AS-SUNNAH DAN PARA PENENTANGNYA DI MASA LALU DAN MASA SEKARANG
Oleh Al-Ustadz Yazid bin Abdul Qadir Jawas
A. As-Sunnah Dan Para Penentangnya Di Masa Lalu
Dalil-dalil yang telah dikemukakan dari Al-Qur-an, As-Sunnah, dan Ijma' sangatlah jelas bahwa tidak boleh bagi siapa pun menolak Sunnah Nabi Shallallahu 'alaihi wa sallam dengan alasan hanya berpegang kepada Al-Qur-an saja. Karena satu hal yang mustahil bagi orang yang berkata bahwa ia kembali kembali kepada Al-Qur-an dan As-Sunnah, tetapi ia sendiri menolak dalil-dalil As-Sunnah dengan alasan tidak cocok dengan akal atau yang lainnya. Adapun sebagian mereka yang menolak As-Sunnah karena memang belum jelas baginya kedudukan As-Sunnah dalam syari’at, atau karena kebodohannya, maka kepada orang seperti ini harus diberikan pemahaman melalui proses wajib belajar. Sedangkan bagi mereka yang menolaknya dengan sengaja dan terang-terangan mengingkari hujjah-hujjah As-Sunnah padahal ia mengetahui wajibnya berpegang kepada As-Sunnah, maka orang ini adalah kafir.[1]
Sesungguhnya pada masa Shahabat sendiri telah ada segelintir orang yang tidak memperhatikan nilai tasyri' As-Sunnah, seperti yang terjadi pada seseorang yang bertanya kepada Ibnu ‘Umar, Ibnu Mas’ud, dan ‘Imran bin Husain. (Lihat dalil-dalil ijma’ tentang wajibnya mengikuti Sunnah Nabi Shallallahu 'alaihi wa sallam)
Beberapa orang yang menolak As-Sunnah pada masa Shahabat yang penulis sebutkan di atas tidaklah mewakili satu firqah atau jama’ah, akan tetapi dari kegoncangan per individu. Seiringnya perkembangan zaman mereka akan menjadi firqah atau jama’ah. Pada masa Shahabat ini ada yang perlu digarisbawahi, yaitu penolakan terhadap As-Sunnah tidak terjadi secara menyeluruh di semua negeri Islam, tetapi hanya terdapat pada beberapa orang saja. Itupun terjadinya di Iraq, karena pada waktu itu Shahabat ‘Imran bin Husain dibantah oleh penolak As-Sunnah ketika beliau berada di Iraq, sedangkan Shahabat Ayub as-Sikhtiyani berada di Bashrah. Dan untuk kemudian para penentang As-Sunnah terus berkembang di masa Imam asy-Syafi’i dan Imam Ahmad.[2]
1. Pandangan Khawarij
Kaum Khawarij dengan berbagai sektenya menganggap bahwa sebelum peristiwa fitnah (Th. 37 H) seluruh Shahabat adalah adil. Tetapi setelah itu mereka mengingkari ‘Ali, ‘Utsman, dan Shahabat yang tergolong Ash-habul Jamal, kedua hakim Arbitrasi (yang ditunjuk oleh masing-masing golongan) serta mereka yang menerima keputusannya dan membenarkannya ataupun yang mengakui keputusan salah satu dari kedua hakim tersebut. Dengan demikian mereka menolak hal-hal yang diriwayatkan jumhur setelah peristiwa fitnah. Penolakan ini didasarkan kepada tidak adanya kesediaan mereka menerima keputusan kedua hakim serta mengikuti kepemimpinan yang menurut anggapan Khawarij termasuk zhalim. Karena itu Khawarij tidak menganggap para Sha-habat sebagi rawi tsiqah lagi.

....

- Tujuan Tugas: Ringkas teks tentang As-Sunnah dan para penentangnya ini dalam dua kalimat. Gunakan hanya teks di atas sebagai sumber.

....

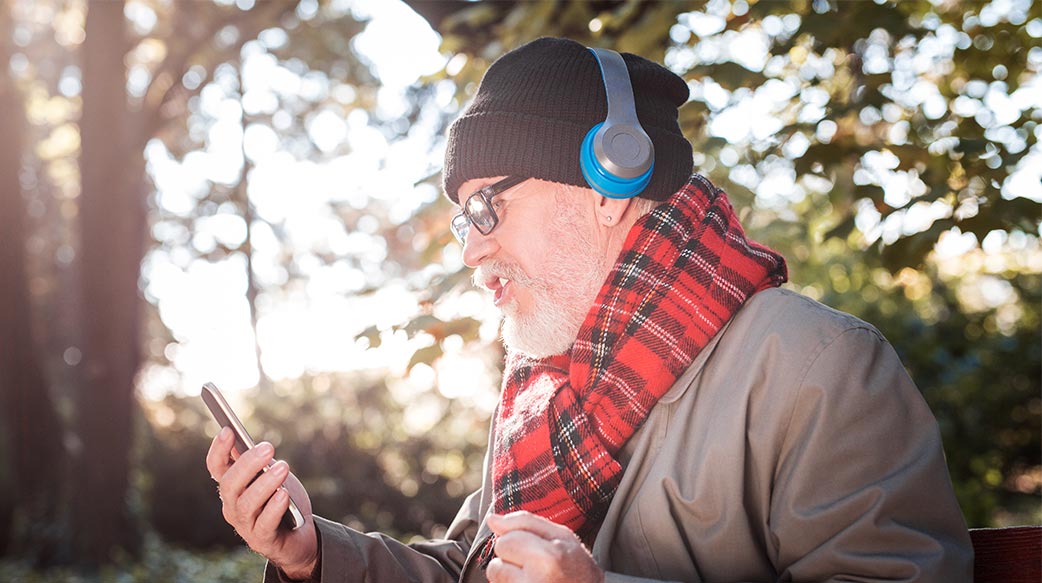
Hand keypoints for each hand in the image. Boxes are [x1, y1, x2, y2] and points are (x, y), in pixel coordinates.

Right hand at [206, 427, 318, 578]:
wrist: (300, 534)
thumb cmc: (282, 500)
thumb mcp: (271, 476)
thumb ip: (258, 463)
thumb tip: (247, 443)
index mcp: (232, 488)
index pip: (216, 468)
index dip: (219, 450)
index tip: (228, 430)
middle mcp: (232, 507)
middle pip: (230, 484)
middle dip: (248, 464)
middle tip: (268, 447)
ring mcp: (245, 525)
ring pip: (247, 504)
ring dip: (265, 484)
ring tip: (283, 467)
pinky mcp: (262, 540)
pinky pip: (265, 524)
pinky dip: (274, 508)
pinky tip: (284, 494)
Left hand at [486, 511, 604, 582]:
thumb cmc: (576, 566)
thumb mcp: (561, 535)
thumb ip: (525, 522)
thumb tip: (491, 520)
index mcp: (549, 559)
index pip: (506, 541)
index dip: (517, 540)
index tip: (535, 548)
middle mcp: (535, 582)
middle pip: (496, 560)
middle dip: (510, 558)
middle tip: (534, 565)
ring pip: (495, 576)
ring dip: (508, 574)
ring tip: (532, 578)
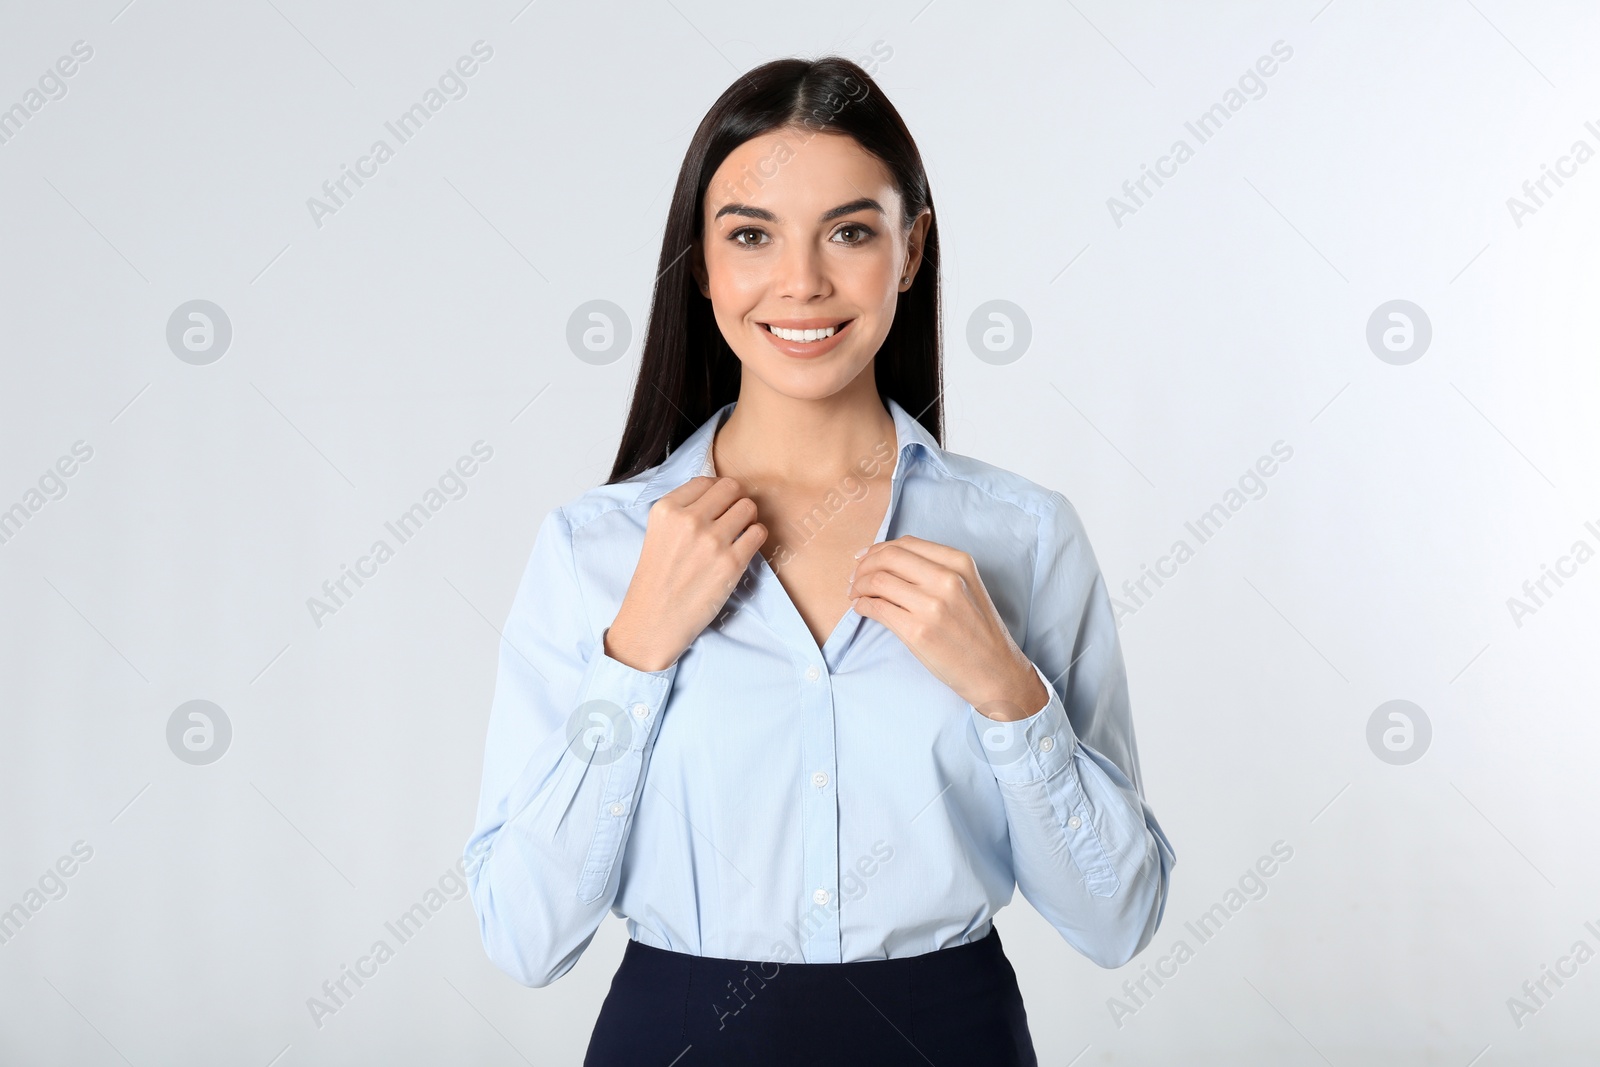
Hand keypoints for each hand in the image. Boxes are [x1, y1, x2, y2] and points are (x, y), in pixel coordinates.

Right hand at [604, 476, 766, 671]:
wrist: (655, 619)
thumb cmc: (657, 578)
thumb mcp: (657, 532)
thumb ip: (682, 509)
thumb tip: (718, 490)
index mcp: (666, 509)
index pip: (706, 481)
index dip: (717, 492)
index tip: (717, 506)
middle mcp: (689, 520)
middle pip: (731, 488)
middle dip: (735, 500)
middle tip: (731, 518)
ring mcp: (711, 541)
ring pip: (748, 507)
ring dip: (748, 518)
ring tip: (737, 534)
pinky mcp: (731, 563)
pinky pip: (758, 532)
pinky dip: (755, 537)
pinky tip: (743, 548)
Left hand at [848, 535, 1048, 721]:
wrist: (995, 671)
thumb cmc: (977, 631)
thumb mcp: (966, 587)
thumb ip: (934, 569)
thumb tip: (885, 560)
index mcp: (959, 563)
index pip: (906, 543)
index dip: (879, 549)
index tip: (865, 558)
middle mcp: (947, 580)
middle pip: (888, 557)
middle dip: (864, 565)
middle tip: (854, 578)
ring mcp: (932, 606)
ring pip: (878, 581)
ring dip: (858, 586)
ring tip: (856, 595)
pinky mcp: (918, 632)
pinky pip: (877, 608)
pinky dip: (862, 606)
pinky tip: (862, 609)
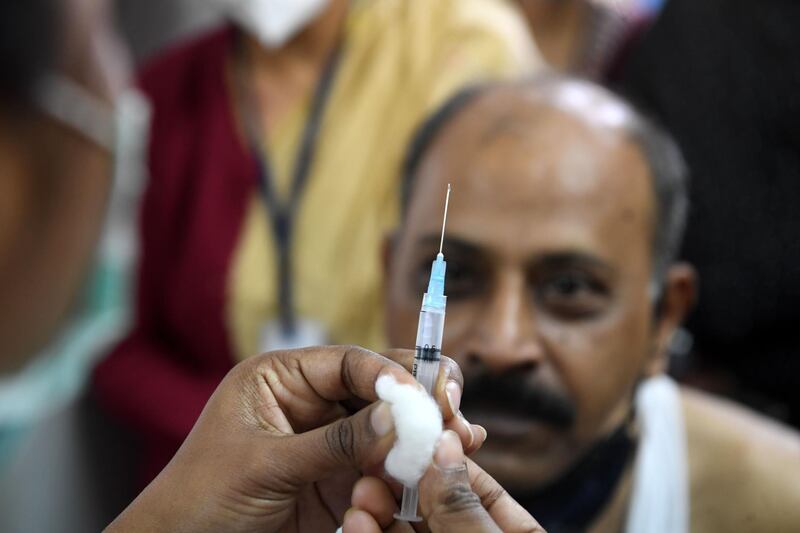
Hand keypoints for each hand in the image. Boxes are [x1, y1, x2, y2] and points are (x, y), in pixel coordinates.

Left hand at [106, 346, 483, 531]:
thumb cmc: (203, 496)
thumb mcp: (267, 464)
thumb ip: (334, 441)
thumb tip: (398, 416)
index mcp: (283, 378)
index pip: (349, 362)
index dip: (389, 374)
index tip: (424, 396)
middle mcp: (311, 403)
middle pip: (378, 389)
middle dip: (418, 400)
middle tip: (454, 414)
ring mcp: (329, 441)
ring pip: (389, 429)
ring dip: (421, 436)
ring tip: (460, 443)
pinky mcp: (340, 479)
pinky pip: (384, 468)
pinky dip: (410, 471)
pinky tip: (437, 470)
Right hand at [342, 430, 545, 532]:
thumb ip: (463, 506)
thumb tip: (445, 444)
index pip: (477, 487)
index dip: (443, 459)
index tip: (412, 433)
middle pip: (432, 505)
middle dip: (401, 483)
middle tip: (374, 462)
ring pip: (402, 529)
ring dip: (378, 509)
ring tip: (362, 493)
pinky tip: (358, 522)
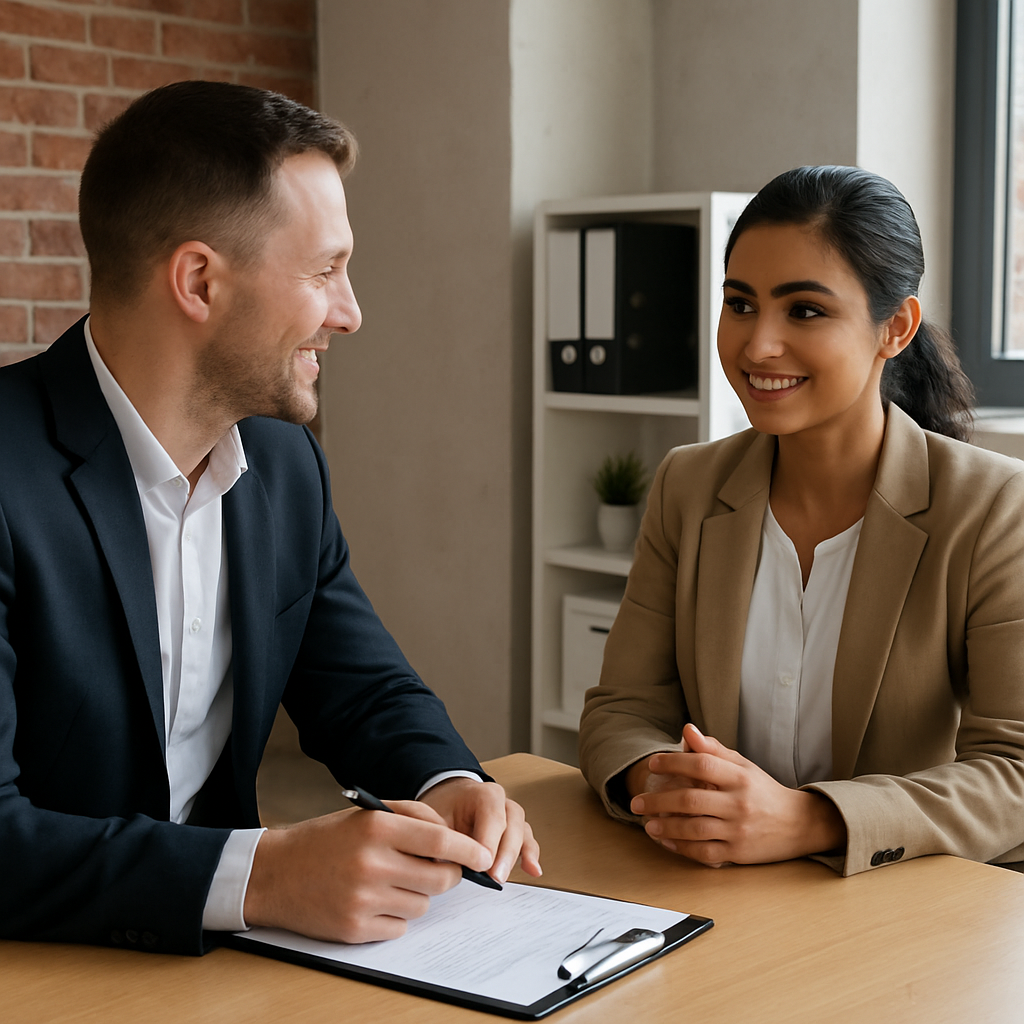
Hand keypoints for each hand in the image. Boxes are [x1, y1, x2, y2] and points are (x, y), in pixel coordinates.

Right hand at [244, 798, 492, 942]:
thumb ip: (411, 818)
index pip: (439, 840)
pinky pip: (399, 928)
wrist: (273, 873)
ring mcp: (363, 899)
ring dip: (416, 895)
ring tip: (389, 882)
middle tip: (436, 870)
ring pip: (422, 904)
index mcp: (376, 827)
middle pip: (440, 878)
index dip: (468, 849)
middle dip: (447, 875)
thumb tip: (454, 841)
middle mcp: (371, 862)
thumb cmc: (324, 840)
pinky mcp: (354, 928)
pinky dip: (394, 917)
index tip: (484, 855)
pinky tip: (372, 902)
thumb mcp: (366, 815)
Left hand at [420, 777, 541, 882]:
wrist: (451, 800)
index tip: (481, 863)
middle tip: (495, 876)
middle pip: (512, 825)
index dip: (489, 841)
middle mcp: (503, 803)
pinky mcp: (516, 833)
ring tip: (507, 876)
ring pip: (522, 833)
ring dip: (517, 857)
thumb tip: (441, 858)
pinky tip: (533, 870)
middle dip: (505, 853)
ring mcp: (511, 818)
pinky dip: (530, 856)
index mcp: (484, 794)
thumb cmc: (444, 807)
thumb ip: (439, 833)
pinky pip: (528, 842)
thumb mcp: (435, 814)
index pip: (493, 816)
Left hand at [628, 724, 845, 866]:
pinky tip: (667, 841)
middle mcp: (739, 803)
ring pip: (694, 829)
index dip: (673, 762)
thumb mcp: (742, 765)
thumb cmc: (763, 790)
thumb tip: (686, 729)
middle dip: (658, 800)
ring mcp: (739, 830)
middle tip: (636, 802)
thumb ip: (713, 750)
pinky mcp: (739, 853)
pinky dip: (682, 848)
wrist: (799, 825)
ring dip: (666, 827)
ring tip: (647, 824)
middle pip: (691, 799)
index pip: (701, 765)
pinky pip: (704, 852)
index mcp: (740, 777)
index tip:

....

- Ruang Jawaban: Teks ini menegaskan bahwa tidak seorang pun boleh menolak Sunnah Nabi dengan alasan hanya berpegang pada Al-Qur-an, dan bahwa pada masa Shahabat sudah ada segelintir orang yang menolaknya secara perorangan, yakni di Iraq. Kaum Khawarij menganggap semua Shahabat adil sebelum peristiwa fitnah tahun 37 H, tetapi sesudahnya mereka menolak riwayat jumhur dan tidak lagi menganggap para Shahabat sebagai rawi tsiqah.